New Voices profiles a Satmar hasid, "Sam," who left Williamsburg at age 19 and, after much hard work and a lot of help from Footsteps, is now a college student in the New York City area. Here's a bit about cheder and yeshiva education in Satmar:
…Corporal punishment at school was expected and tolerated by the community. Students were commonly hit with belts for violations as minute as losing one's place in the text while it was being read aloud. Sam recalls brutal treatment from his teachers, whom he grew to fear and despise. He still bears the scar from a pen jabbed into his hand as punishment for being late to class when he was four years old.
Sam says that he is no longer bitter or angry toward anyone in his old community. He tells me a story of a family member who was abused by the teachers and resents them greatly for it, yet sends his children to the same school, dooming them to the same experience. Sam says that by leaving, he is challenging this cycle of abuse. He doesn't hate the teachers who tormented him and who he feels pushed him to abandon his way of life and his religion. “They were hit, too” Sam says. “They don’t know anything else.”…
How did "Sam" find Footsteps? He read about it in Hella Winston's book Unchosen. How did he read that book when he was never taught in school to read or write in the English language? Sam taught himself English by buying secular newspapers and secretly reading them on the roof of his apartment building. At first, it took him a week to read one paragraph.

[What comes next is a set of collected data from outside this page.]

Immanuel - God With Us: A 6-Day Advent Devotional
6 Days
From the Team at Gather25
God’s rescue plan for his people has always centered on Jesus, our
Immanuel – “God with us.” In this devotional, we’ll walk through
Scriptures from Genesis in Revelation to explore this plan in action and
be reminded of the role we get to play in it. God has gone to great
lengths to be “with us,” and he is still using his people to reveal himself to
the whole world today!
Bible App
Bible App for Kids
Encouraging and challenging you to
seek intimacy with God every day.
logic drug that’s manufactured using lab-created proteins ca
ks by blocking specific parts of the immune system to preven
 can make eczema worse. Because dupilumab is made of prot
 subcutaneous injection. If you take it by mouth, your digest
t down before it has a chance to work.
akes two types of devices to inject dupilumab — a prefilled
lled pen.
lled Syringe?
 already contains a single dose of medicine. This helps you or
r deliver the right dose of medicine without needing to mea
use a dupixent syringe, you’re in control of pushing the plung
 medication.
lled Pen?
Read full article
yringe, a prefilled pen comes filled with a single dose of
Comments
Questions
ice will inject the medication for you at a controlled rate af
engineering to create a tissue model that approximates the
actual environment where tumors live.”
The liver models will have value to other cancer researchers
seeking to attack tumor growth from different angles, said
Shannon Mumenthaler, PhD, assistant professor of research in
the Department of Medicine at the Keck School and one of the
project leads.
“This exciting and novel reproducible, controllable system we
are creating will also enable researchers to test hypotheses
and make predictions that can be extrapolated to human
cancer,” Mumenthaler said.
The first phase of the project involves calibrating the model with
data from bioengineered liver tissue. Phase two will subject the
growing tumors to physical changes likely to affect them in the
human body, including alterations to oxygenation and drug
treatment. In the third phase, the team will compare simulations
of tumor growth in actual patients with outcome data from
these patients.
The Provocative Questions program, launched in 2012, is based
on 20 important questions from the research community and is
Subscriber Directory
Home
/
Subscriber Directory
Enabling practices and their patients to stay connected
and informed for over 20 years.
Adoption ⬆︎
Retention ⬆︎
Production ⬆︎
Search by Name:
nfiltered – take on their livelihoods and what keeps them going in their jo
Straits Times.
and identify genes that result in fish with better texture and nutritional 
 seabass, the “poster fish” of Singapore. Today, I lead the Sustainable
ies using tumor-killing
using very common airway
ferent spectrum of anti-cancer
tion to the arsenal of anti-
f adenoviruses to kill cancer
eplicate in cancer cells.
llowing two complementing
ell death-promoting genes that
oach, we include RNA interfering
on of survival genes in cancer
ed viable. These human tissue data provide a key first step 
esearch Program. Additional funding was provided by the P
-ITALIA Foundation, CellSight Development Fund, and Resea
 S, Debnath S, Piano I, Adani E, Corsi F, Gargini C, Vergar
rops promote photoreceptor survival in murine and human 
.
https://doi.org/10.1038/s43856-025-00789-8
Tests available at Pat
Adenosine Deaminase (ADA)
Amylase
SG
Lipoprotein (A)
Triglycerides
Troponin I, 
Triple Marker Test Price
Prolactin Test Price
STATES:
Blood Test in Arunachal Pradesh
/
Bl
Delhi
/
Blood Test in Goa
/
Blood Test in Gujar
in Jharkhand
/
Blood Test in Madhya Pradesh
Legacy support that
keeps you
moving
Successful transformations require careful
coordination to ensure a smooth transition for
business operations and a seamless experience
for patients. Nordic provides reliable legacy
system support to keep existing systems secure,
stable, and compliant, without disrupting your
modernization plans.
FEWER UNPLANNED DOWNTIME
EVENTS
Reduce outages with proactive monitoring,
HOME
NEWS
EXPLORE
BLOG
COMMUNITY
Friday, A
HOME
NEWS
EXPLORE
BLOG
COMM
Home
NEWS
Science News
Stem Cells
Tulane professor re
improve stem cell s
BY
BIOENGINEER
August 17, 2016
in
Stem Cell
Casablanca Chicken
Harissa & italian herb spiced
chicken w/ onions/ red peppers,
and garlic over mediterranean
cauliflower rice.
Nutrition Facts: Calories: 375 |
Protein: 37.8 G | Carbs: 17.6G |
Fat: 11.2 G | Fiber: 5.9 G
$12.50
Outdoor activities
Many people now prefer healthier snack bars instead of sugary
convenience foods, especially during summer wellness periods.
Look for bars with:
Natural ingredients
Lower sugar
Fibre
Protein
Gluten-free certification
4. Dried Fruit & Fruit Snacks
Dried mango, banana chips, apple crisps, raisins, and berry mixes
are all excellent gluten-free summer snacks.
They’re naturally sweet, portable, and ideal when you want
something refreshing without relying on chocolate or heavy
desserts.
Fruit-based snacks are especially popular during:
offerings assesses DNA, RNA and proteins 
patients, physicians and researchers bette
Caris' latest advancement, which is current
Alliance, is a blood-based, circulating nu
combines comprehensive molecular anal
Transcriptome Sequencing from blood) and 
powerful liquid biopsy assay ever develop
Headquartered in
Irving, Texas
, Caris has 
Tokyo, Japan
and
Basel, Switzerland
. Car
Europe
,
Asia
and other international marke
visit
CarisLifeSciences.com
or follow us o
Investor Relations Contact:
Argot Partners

Schools like "Sam" attended should not be (and probably are not) legal in New York State. But, because of the political influence of Satmar, gained for the most part through block voting, Satmar is left alone to produce thousands of high school graduates that cannot read English on a third grade level and who cannot write an English language sentence. These students are illiterate in science, math, algebra, geometry, physics, civics, history, and literature. Because of this, they are trapped in Satmar's self-imposed ghetto. Only a very courageous few like "Sam" find a way to get out. We should help them.